Released a little over a year ago by local guitarist Curtis, this session recalls instrumental jazz-rock bands that have captured wide audiences from the 1950’s to the present. Somewhat mellow and closer to the blues than your standard electric rock guitarist, Curtis’ sound carries with it echoes of the instrument that almost everyone has wanted to play at one time or another. How can anyone forget The Ventures, The Champs The Tornadoes, The Beatles, and virtuosos such as Jimi Hendrix and Eddie Van Halen? Curtis’ influences include Pink Floyd, the Police and Jeff Beck.

A native of Glendale, the guitarist plays his own songs with some overdubs and the support of a few guests. “Adrenaline Ruin’s the Meat” is pumped up with a driving repetition. It features anxious guitar squeals from the leader and a stirring drum solo from Scott Shepherd. Using multi-tracked acoustic guitars for “That We May Pray Without Words”, Curtis exposes a subtle tango pattern, while “Peter Pan Syndrome” ties electronic whiz-bang effects with nursery rhymes.

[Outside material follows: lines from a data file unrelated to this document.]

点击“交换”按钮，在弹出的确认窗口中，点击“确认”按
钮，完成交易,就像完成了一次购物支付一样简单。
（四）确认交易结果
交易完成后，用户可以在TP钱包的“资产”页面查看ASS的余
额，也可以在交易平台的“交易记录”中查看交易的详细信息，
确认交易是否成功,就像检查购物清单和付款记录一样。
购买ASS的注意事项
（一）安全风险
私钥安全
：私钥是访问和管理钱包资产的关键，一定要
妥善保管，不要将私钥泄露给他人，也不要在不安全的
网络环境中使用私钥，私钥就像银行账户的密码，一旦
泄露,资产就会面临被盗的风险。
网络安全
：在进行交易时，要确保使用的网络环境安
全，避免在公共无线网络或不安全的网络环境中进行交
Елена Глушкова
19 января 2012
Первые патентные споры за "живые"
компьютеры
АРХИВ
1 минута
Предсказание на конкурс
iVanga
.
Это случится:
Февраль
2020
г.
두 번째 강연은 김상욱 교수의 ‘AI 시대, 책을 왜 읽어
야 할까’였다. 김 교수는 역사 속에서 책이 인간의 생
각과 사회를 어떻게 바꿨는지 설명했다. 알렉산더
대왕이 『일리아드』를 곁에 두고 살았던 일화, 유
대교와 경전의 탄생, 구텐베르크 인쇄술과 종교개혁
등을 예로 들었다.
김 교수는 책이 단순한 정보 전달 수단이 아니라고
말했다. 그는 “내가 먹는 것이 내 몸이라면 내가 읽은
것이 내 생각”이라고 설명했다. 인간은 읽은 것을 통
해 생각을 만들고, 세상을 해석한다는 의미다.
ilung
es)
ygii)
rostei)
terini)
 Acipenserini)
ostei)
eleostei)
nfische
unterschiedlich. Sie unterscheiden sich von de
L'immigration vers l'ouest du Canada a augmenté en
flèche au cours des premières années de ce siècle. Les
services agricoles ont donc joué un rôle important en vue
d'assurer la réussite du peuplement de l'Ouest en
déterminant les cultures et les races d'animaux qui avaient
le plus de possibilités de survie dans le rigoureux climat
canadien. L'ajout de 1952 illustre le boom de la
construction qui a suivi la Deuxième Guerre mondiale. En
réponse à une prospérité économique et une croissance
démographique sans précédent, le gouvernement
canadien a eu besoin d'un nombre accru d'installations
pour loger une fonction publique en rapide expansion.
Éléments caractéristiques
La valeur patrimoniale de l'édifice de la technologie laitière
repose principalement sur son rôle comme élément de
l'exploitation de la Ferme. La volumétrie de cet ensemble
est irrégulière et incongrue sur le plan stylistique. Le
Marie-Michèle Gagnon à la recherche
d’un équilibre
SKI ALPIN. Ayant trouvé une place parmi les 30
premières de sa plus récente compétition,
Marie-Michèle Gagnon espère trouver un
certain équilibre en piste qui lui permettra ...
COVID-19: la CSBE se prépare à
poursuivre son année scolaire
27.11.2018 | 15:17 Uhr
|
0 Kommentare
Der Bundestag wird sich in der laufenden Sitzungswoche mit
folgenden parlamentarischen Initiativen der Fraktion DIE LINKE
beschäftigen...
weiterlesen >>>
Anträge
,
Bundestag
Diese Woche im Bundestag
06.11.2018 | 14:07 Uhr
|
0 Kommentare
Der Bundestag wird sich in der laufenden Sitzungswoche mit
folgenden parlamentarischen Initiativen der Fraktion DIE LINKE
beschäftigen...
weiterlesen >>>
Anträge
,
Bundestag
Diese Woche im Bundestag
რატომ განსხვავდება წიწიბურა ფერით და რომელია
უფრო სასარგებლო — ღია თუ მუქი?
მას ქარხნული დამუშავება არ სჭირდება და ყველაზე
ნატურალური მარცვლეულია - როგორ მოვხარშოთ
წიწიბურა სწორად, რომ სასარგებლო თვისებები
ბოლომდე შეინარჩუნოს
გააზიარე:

The two vocal numbers, “I’m Not Going Back Again” and “The River” present the artist as a pop singer, aligned with the Grunge genre, and offering somber lyrics designed to allow time for the listener to consider their meaning. “Tropic of Cancer” settles in with over-dubbed electric guitars and bass for a picture-perfect scene of some distant land where one’s troubles will surely melt away.

Similarly, “Remember to Breathe” paints a picture of New Adult Contemporary scenery with landscapes that pass you by during your drive in the country. Michel Legrand’s “The Summer Knows” serves as the album’s highest point. Presented first with its familiar loping melody and then with an interesting improvised guitar chorus. The song reveals Curtis’ ability to create spontaneously and in great detail.